Their Dec 05 NGO Report on the Asian Tsunami addresses things like the percent spending on admin.
Or see my summary in ACknowledge.

Comment by Milly

October 26th 2006 01:28
I think that a lot of people have become sceptical of aid organisations since the Red Cross scandal. These organisations aren't accountable enough with their spending too. It's all fine and dandy to say X amount is spent on admin and X on hands-on care, but who is auditing these orgs?
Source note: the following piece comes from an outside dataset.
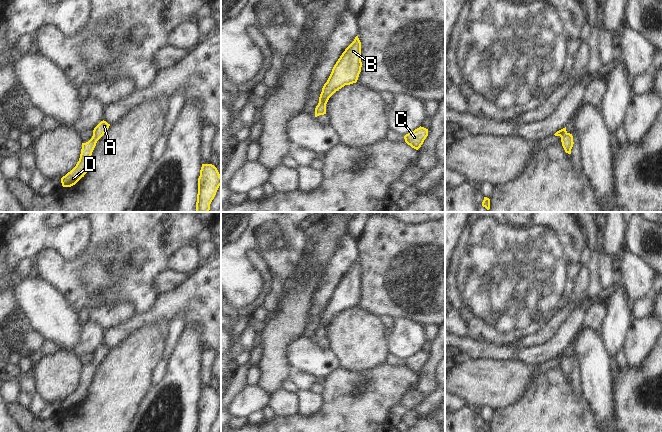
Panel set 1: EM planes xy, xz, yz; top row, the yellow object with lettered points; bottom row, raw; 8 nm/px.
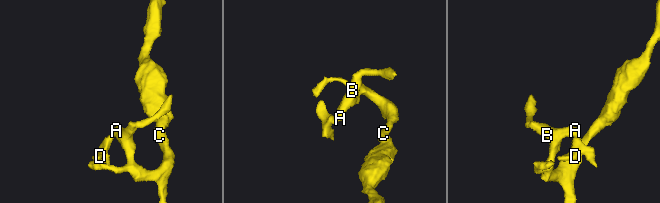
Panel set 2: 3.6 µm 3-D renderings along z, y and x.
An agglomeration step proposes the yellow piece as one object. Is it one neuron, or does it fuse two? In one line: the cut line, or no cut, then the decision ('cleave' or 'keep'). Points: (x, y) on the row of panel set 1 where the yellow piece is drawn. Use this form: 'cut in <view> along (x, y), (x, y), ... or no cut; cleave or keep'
no cut; keep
What I think we need is a new international body to oversee aid through centralised planning, because often these orgs double-up on care. This new body (NOT THE UN) could oversee the provision of aid and make the orgs accountable.

Comment by Big Cat

October 26th 2006 02:17
Hi Milly. About the possible new body - inside Australia ACFID has that responsibility. But still there is a lot of doubt about the efficiency in how Aussie donors' funds get spent, as you have.
I certainly concur that the UN is not the overseer of choice. Myself, I'd like to see aid orgs go through the same kind of hoops as equity raisers have to, with well-researched prospectuses saying how the money is intended to be used, including stated benchmarks for later evaluation. That would make them accountable to donors like listed companies are to shareholders. Instead of a dividend as incentive to invest more, the donor motivation would be in seeing good, audited results. The aid orgs that did this best would attract a bigger share of total donors' funds, until they would all have to do it.
Whadaya think? The prospectus writing would of course be done by trained journo-researchers like yourself.

Comment by Milly

October 27th 2006 03:45
What do you mean by equity raisers? I think a prospectus would work well.

Comment by Big Cat

October 27th 2006 07:08
The best known equity raisings are IPOs, initial public offerings and subsequent raisings like Telstra 3. Potential share investors get the prospectus for free.

Equity funding is via the stock exchange, debt funding via the banks. Aid funding is most comparable to equity funding because ordinary mums and dads can easily participate. (Obvious difference is aid funds don't pay a dividend or any return back in money.)

I think aid orgs that make a prospectus with aims and benchmark figures like a share equity raising ought to be better regarded for a particular appeal than charities that appeal by knocking on your door or stop you on the street.

Tsunami donations to aid orgs/NGOs averaged a lot more than the $2 needed for tax deductibility. Donors poured funds into the NGOs even before the NGOs had put their appeals on their websites. The Boxing Day 2004 Asian tsunami caused the most amazing donations ever, something like US$8 billion world-wide including Mums and Dads, corporations and governments. Australia Fed Govt authorised A$1 billion for Indonesia alone, later topped up to A$1.7bn (but adjusted for Indonesia-wide use, not just tsunami-affected Aceh and Nias). I doubt that there will be another such donor outpouring for decades to come.